[Agda] Problem with reversing vector

[Dominique Devriese]

Lyndon,

Yes, one solution is to prove this fact about natural numbers. You can
construct such a proof using the standard library:

2012/6/15 Lyndon Maydwell <maydwell at gmail.com>:
> vrev (y ► ys) = vconcat (vrev ys) (y ► ε)

  open import Data.Nat.Properties
  open import Relation.Binary.PropositionalEquality
  open import Algebra.Structures
  open import Function

  open IsCommutativeSemiring isCommutativeSemiring using (+-comm)

  {- ... -}

  vrev {A} {suc n} (y ► ys) = subst (Vec _) (+-comm _ 1) $ vconcat
(vrev ys) (y ► ε)

However, such casts are a bit unnice, and they typically get in your
way when proving properties of vrev. There are sometimes better
ways to organise your code that allow you to avoid casts. For
example, if you look in the standard library in Data.Vec, you can find
a cleaner way to make everything work (translated to your naming):

  foldl : ∀ {b} {A : Set} (B : ℕ → Set b) {m} →
	  (∀ {n} → B n → A → B (suc n)) →
	  B zero →
	  Vec A m → B m
  foldl b _⊕_ n ε       = n
  foldl b _⊕_ n (x ► xs) = foldl (λ n → b (suc n)) _⊕_ (n ⊕ x) xs

  reverse : {A : Set} → {n : ℕ} → Vec A n → Vec A n
  reverse {A} = foldl (Vec A) (flip _►_) ε

You might exploit the same strategy directly, by defining a version of
Data.Nat._+_ that has a different recursion structure:

  reverse : {A : Set} → {n : ℕ} → Vec A n → Vec A n
  reverse {A} = go 0 (flip _►_) ε
    where _+′_ : ℕ → ℕ → ℕ
	  x +′ zero = x
	  x +′ suc y = suc x +′ y

	  go : ∀ m {n} {A : Set} →
	       (∀ {n} → Vec A (n +′ m) → A → Vec A (n +′ suc m)) →
	       Vec A (0 +′ m) →
	       Vec A n → Vec A (n +′ m)

======

Problem details:
Copy word for word the stretch of the Agda vector post from "You might exploit" through "n → Vec A (n +′ m)". The lines after this point are separate material from the Agda vector post above.

Stored data entries:
======

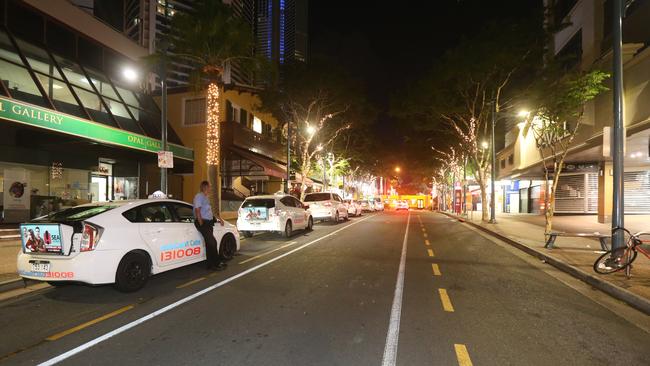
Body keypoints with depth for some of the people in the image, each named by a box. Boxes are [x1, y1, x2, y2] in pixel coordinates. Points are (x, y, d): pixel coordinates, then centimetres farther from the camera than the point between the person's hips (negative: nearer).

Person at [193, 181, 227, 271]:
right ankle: (217, 263, -4)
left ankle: (211, 264, 11)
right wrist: (201, 224, -20)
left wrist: (219, 219, 25)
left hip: (208, 223, 9)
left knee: (209, 243, 7)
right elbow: (197, 210, -16)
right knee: (212, 242, -10)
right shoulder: (199, 196, -10)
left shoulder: (205, 197, 20)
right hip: (203, 222, -9)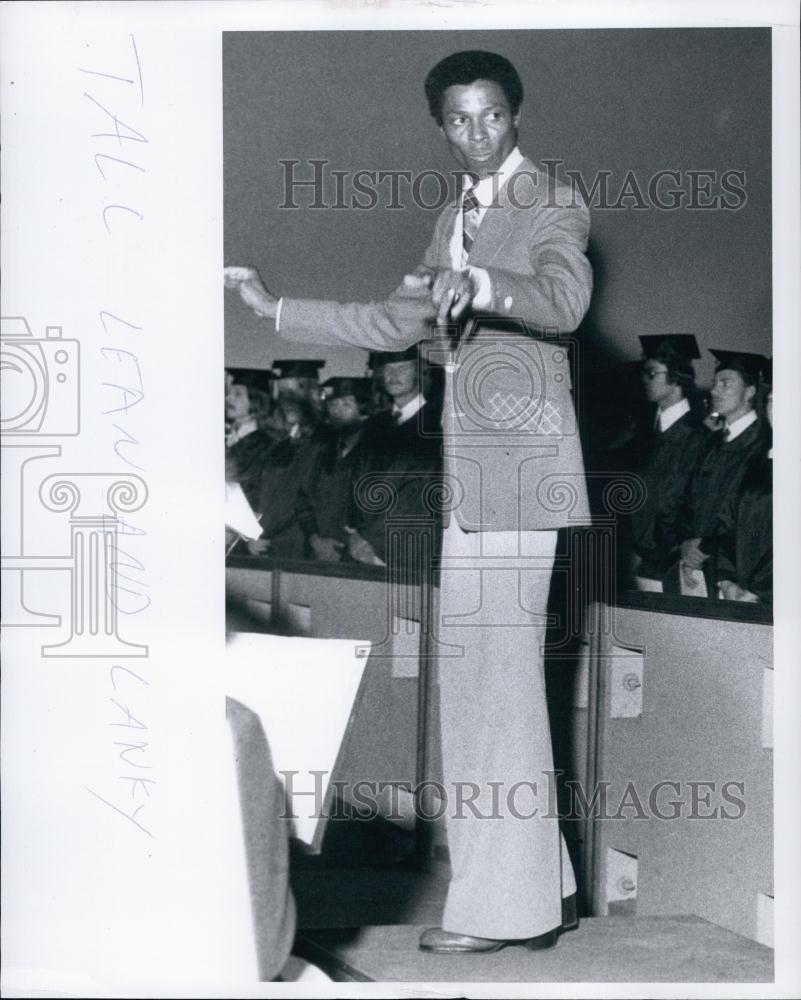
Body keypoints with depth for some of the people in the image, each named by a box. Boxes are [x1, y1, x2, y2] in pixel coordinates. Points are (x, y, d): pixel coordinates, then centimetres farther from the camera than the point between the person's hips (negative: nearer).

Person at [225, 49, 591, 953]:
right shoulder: (454, 219, 22)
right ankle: (541, 888, 16)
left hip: (519, 464, -8)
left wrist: (479, 284, -40)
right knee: (475, 669, 8)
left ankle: (503, 903, -3)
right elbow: (395, 324, 27)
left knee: (500, 668, -9)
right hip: (469, 471, 8)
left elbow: (564, 299, -22)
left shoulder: (553, 205, -2)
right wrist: (276, 309, 24)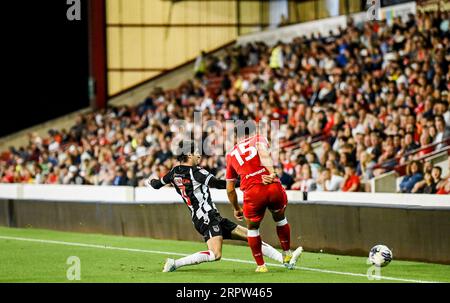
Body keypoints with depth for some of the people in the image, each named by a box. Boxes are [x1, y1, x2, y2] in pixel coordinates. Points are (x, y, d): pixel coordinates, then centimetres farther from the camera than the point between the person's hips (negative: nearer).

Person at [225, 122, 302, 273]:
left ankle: (261, 265, 27)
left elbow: (230, 189, 25)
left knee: (252, 228, 25)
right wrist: (272, 173, -22)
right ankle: (287, 257, 37)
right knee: (280, 219, 28)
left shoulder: (231, 154, 22)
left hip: (252, 193, 1)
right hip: (273, 187, -1)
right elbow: (263, 152, -12)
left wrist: (237, 209, 38)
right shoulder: (259, 139, 15)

======

Written response:
You might exploit the same strategy directly, by defining a version of
Data.Nat._+_ that has a different recursion structure:

  reverse : {A : Set} → {n : ℕ} → Vec A n → Vec A n
  reverse {A} = go 0 (flip _►_) ε
    where _+′_ : ℕ → ℕ → ℕ
	  x +′ zero = x
	  x +′ suc y = suc x +′ y

	  go : ∀ m {n} {A : Set} →
	       (∀ {n} → Vec A (n +′ m) → A → Vec A (n +′ suc m)) →
	       Vec A (0 +′ m) →
	       Vec A n → Vec A (n +′ m)